If you have people who have worked on Jmeter, they can become NeoLoad experts in little time. The interface is quite similar and is arguably the easiest of tools to use. Testing mobile applications and streaming media content using NeoLoad is lot intuitive and easier than most other tools. Built in counters like buffer lag and lag ratio for streaming media content makes it easier to test media applications. The downside is the limited protocol support that NeoLoad offers.

Pros:

  • Ease of use.
  • Excellent licensing options.
  • Highly scalable for simple web applications.
  • Out of the box support from media content.
  • Runs on windows, Linux and Solaris.
  • No scripting is required.
  • Single GUI for all actions.
  • Project based execution similar to silk performer. All your load test artefacts are couple together.

Cons:

    • Limited protocol support.
    • The lack of scripting makes it difficult to maintain complex scripts.
    • Very basic analysis and reporting engines. There is no “raw data” concept and hence the tool has little.

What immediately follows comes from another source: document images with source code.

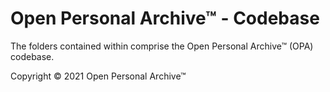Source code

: # Open Personal Archive™ - Codebase

The folders contained within comprise the Open Personal Archive™ (OPA) codebase.

Copyright © 2021 Open Personal Archive™

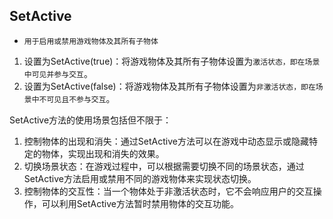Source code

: ## SetActive
* `用于启用或禁用游戏物体及其所有子物体`

1. 设置为SetActive(true)：将游戏物体及其所有子物体设置为`激活状态，即在场景中可见并参与交互`。
2. 设置为SetActive(false)：将游戏物体及其所有子物体设置为`非激活状态，即在场景中不可见且不参与交互`。

SetActive方法的使用场景包括但不限于：
1. 控制物体的出现和消失：通过SetActive方法可以在游戏中动态显示或隐藏特定的物体，实现出现和消失的效果。
2. 切换场景状态：在游戏过程中，可以根据需要切换不同的场景状态，通过SetActive方法启用或禁用不同的游戏物体来实现状态切换。
3. 控制物体的交互性：当一个物体处于非激活状态时，它不会响应用户的交互操作，可以利用SetActive方法暂时禁用物体的交互功能。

flexibility in terms of obtaining deep statistics from any load test.

  • Limited control on virtual users once the test starts.
  • Little room for reusability because of a lack of programming support.
  • Handling of redirections is error prone “sometimes”.
  • Not a best fit for large enterprises that operate with ERP, Citrix.

 

IBM Rational Performance Tester


If you are an IBM shop, IBM RPT will have an edge with it’s out of the box support for WAS and IBM JVM monitoring, albeit, at an extra cost. It fares equally on Web 2.0 and ERP when compared with SilkPerformer or LoadRunner. The workforce availability is one concern that you need to look into. Having said that, it has the same learning curve as that of any tool and you will need the same time to train a new set of people on this. The visual breakdown that RPT offers for every web transactions helps in finding the high level root cause quickly. But, if you use LR 12.0, this feature is available.

Pros:

  • Ease of use. There is no concept of correlation here.
  • Gels well when it comes to testing applications built on IBM products.
  • J2EE diagnostics add-in that comes with RPT, albeit at an extra cost is really helpful in analysing code level problems quickly.
  • Impressive analysis and reporting engines.
  • Excellent support.

Cons:

  • Limited protocol support.
  • Very limited support for mobile application performance testing.
  • Very limited support for Streaming media performance testing.
  • No support for .net diagnostics.
  • Connection handling is not really transparent to the user.
  • Cluttered scenario execution. There is no clarity on what is happening during a load test.

Conclusion

There is no ‘one size fits all’ approach when it comes to selecting a performance testing tool. Our attempt is to identify the pros and cons of each tool and where it does best and where it doesn’t. There are situations where we worked with large enterprises in setting up multiple tools in their performance labs. At the same time there are enterprise clients whose necessities were completely met with one single tool.

When selecting a tool, look at the protocol support first. Then, look at the workforce availability. Third criteria will be the ease of use. Do not look at the cost if one of these three is not aligning with your needs.

These inputs are intended to serve as a reference to understand the right approach to  strengthen performance testing initiatives.